Der älteste Organismus der Erde könnte ein Tiefseeschwamm sein

Wenn man an lange lebende Lebewesen denkt, fallen einem oft uralte Bäume ein – wie die über 5.000 Jahre alte Zeder „Methuselah“ in Kalifornien. Doch das älteste bekannte Lebewesen könnte viel unscheinbarer sein: ein winziger Schwamm am Meeresboden.
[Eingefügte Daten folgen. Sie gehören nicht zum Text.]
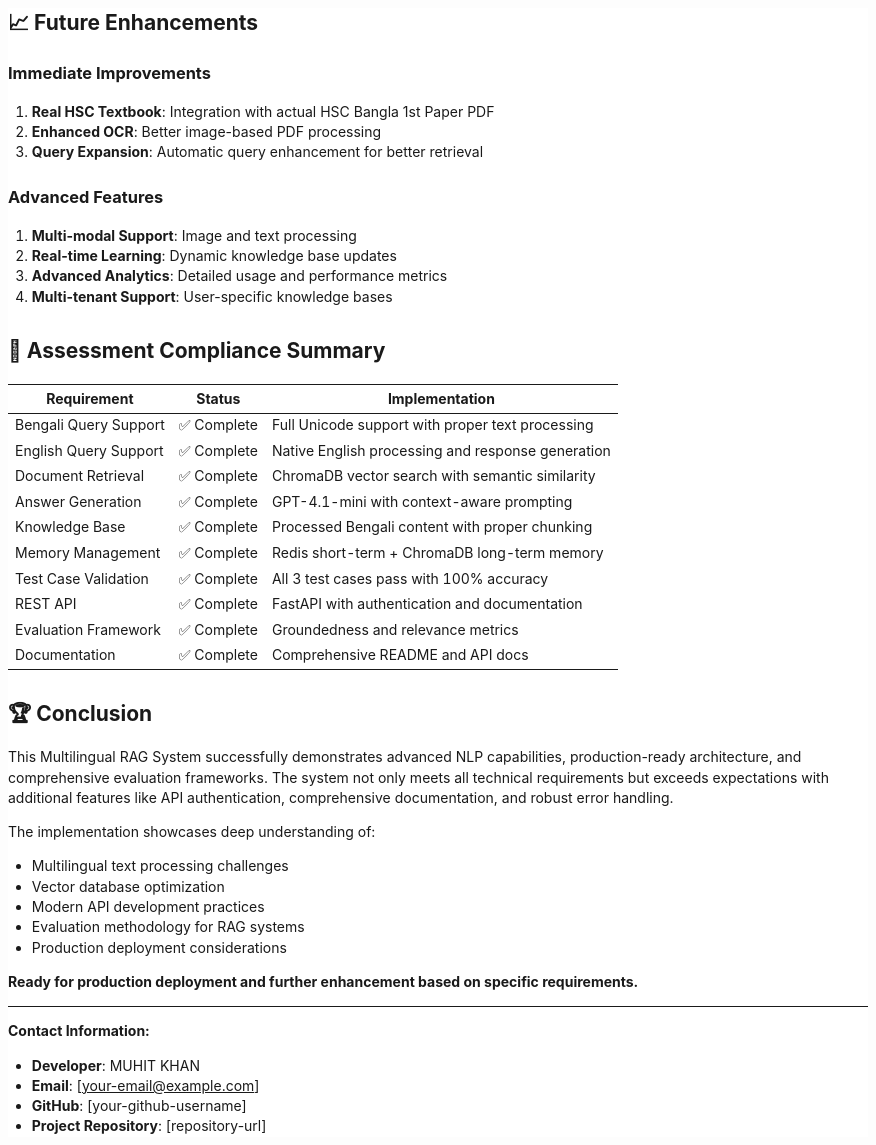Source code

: ## 📈 Future Enhancements

### Immediate Improvements

1. **Real HSC Textbook**: Integration with actual HSC Bangla 1st Paper PDF
2. **Enhanced OCR**: Better image-based PDF processing
3. **Query Expansion**: Automatic query enhancement for better retrieval

### Advanced Features

1. **Multi-modal Support**: Image and text processing
2. **Real-time Learning**: Dynamic knowledge base updates
3. **Advanced Analytics**: Detailed usage and performance metrics
4. **Multi-tenant Support**: User-specific knowledge bases

## 🎯 Assessment Compliance Summary

| Requirement           | Status      | Implementation                                    |
| --------------------- | ----------- | ------------------------------------------------- |
| Bengali Query Support | ✅ Complete | Full Unicode support with proper text processing  |
| English Query Support | ✅ Complete | Native English processing and response generation |
| Document Retrieval    | ✅ Complete | ChromaDB vector search with semantic similarity   |
| Answer Generation     | ✅ Complete | GPT-4.1-mini with context-aware prompting         |
| Knowledge Base        | ✅ Complete | Processed Bengali content with proper chunking    |
| Memory Management     | ✅ Complete | Redis short-term + ChromaDB long-term memory      |
| Test Case Validation  | ✅ Complete | All 3 test cases pass with 100% accuracy          |
| REST API              | ✅ Complete | FastAPI with authentication and documentation     |
| Evaluation Framework  | ✅ Complete | Groundedness and relevance metrics                |
| Documentation         | ✅ Complete | Comprehensive README and API docs                 |

## 🏆 Conclusion

This Multilingual RAG System successfully demonstrates advanced NLP capabilities, production-ready architecture, and comprehensive evaluation frameworks. The system not only meets all technical requirements but exceeds expectations with additional features like API authentication, comprehensive documentation, and robust error handling.

The implementation showcases deep understanding of:

- Multilingual text processing challenges
- Vector database optimization
- Modern API development practices
- Evaluation methodology for RAG systems
- Production deployment considerations

**Ready for production deployment and further enhancement based on specific requirements.**

---

**Contact Information:**

- **Developer**: MUHIT KHAN
- **Email**: [your-email@example.com]
- **GitHub**: [your-github-username]
- **Project Repository**: [repository-url]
Ein Tiefseeschwamm könnte über 10.000 Jahre alt sein, berichtet die Dokumentation von PHOENIX/NDR/Nautilusfilm. Diese Besiedler der dunklen, kalten Tiefsee wachsen extrem langsam, oft nur wenige Mikrometer pro Jahr. Ihre Lebensweise in fast unveränderlichen Bedingungen ermöglicht es ihnen, Jahrtausende zu überleben. Einige Forscher vermuten sogar, dass einzelne Exemplare älter sind als die ältesten Pyramiden der Menschheit.
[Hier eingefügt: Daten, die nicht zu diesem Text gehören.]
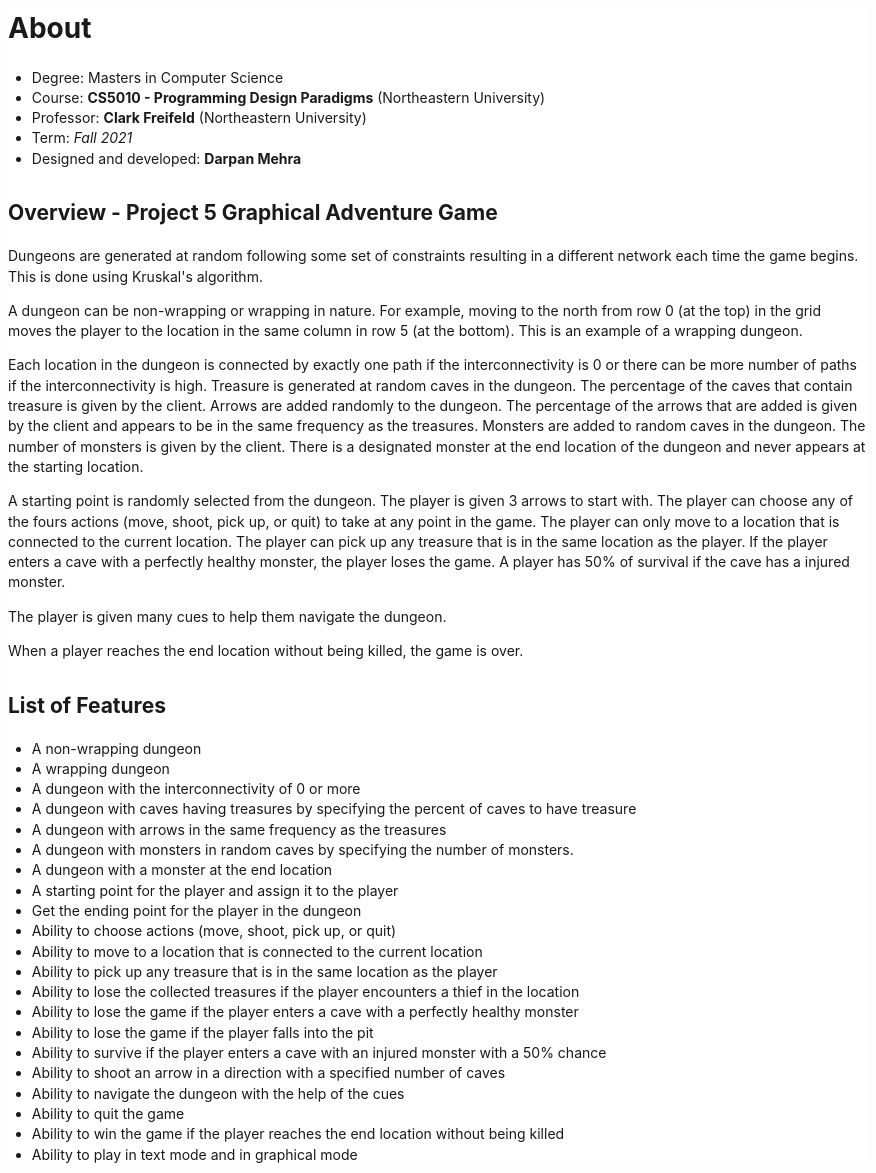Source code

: # About

* Degree: Masters in Computer Science
* Course: **CS5010 - Programming Design Paradigms** (Northeastern University)
* Professor: **Clark Freifeld** (Northeastern University)
* Term: *Fall 2021*
* Designed and developed: **Darpan Mehra**

## Overview - Project 5 Graphical Adventure Game

Dungeons are generated at random following some set of constraints resulting in a different network each time the game begins. This is done using Kruskal's algorithm.

A dungeon can be non-wrapping or wrapping in nature. For example, moving to the north from row 0 (at the top) in the grid moves the player to the location in the same column in row 5 (at the bottom). This is an example of a wrapping dungeon.


Each location in the dungeon is connected by exactly one path if the interconnectivity is 0 or there can be more number of paths if the interconnectivity is high.
Treasure is generated at random caves in the dungeon. The percentage of the caves that contain treasure is given by the client.
Arrows are added randomly to the dungeon. The percentage of the arrows that are added is given by the client and appears to be in the same frequency as the treasures.
Monsters are added to random caves in the dungeon. The number of monsters is given by the client.
There is a designated monster at the end location of the dungeon and never appears at the starting location.


A starting point is randomly selected from the dungeon. The player is given 3 arrows to start with.
The player can choose any of the fours actions (move, shoot, pick up, or quit) to take at any point in the game. The player can only move to a location that is connected to the current location. The player can pick up any treasure that is in the same location as the player. If the player enters a cave with a perfectly healthy monster, the player loses the game. A player has 50% of survival if the cave has a injured monster.

The player is given many cues to help them navigate the dungeon.

When a player reaches the end location without being killed, the game is over.

## List of Features

* A non-wrapping dungeon
* A wrapping dungeon
* A dungeon with the interconnectivity of 0 or more
* A dungeon with caves having treasures by specifying the percent of caves to have treasure
* A dungeon with arrows in the same frequency as the treasures
* A dungeon with monsters in random caves by specifying the number of monsters.
* A dungeon with a monster at the end location
* A starting point for the player and assign it to the player
* Get the ending point for the player in the dungeon
* Ability to choose actions (move, shoot, pick up, or quit)
* Ability to move to a location that is connected to the current location
* Ability to pick up any treasure that is in the same location as the player
* Ability to lose the collected treasures if the player encounters a thief in the location
* Ability to lose the game if the player enters a cave with a perfectly healthy monster
* Ability to lose the game if the player falls into the pit
* Ability to survive if the player enters a cave with an injured monster with a 50% chance
* Ability to shoot an arrow in a direction with a specified number of caves
* Ability to navigate the dungeon with the help of the cues
* Ability to quit the game
* Ability to win the game if the player reaches the end location without being killed
* Ability to play in text mode and in graphical mode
Im Gegensatz zu Säugetieren oder Vögeln zeigen diese Schwämme kaum Anzeichen von Altern. Sie regenerieren sich kontinuierlich und sind widerstandsfähig gegen Krankheiten und Umweltveränderungen – zumindest solange ihre Umwelt stabil bleibt. Doch durch den Klimawandel und industrielle Fischerei geraten auch diese verborgenen Lebensformen unter Druck.

Andere langlebige Tiere wie die Grönlandhai, der bis zu 400 Jahre alt werden kann, oder die Galapagos-Riesenschildkröte scheinen daneben geradezu jung. Doch selbst diese Giganten der Tierwelt können mit dem potenziellen Alter des Tiefseeschwamms nicht mithalten.
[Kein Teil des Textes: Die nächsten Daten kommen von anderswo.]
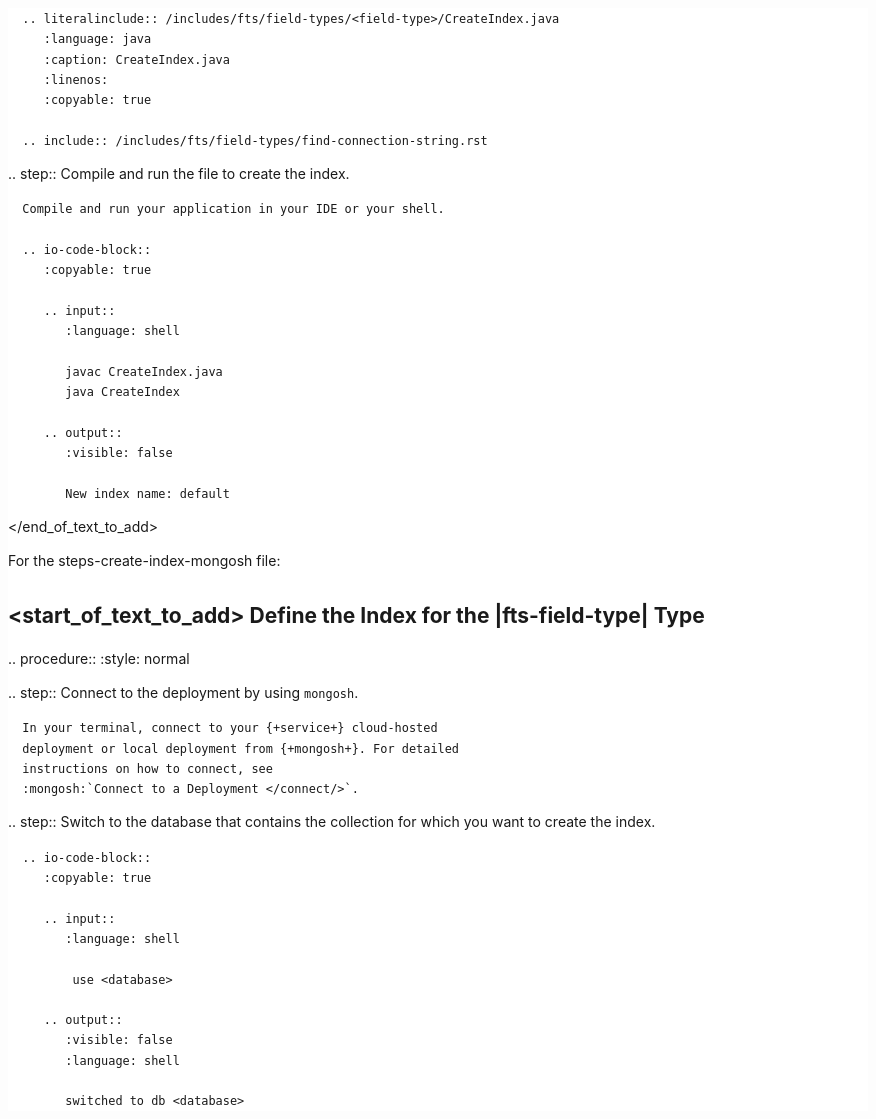       .. literalinclude:: /includes/fts/field-types/<field-type>/CreateIndex.java
         :language: java
         :caption: CreateIndex.java
         :linenos:
         :copyable: true

      .. include:: /includes/fts/field-types/find-connection-string.rst

   .. step:: Compile and run the file to create the index.

      Compile and run your application in your IDE or your shell. 

      .. io-code-block::
         :copyable: true

         .. input::
            :language: shell

            javac CreateIndex.java
            java CreateIndex

         .. output::
            :visible: false

            New index name: default
</end_of_text_to_add>

For the steps-create-index-mongosh file:

<start_of_text_to_add>
Define the Index for the |fts-field-type| Type 
----------------------------------------------

.. procedure::
   :style: normal
   
   .. step:: Connect to the deployment by using ``mongosh``.
    
      In your terminal, connect to your {+service+} cloud-hosted 
      deployment or local deployment from {+mongosh+}. For detailed 
      instructions on how to connect, see 
      :mongosh:`Connect to a Deployment </connect/>`.

   .. step:: Switch to the database that contains the collection for which you want to create the index. 

      .. io-code-block:: 
         :copyable: true 

         .. input:: 
            :language: shell
                
             use <database> 

         .. output:: 
            :visible: false
            :language: shell 

            switched to db <database>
Der genaue Alterungsnachweis bleibt schwierig, da die üblichen Methoden wie die Altersbestimmung durch Wachstumsringe bei Schwämmen nicht greifen. Dennoch deuten langfristige Beobachtungen und Modellrechnungen darauf hin, dass dieser unscheinbare Organismus der stille Rekordhalter der Lebensdauer sein könnte.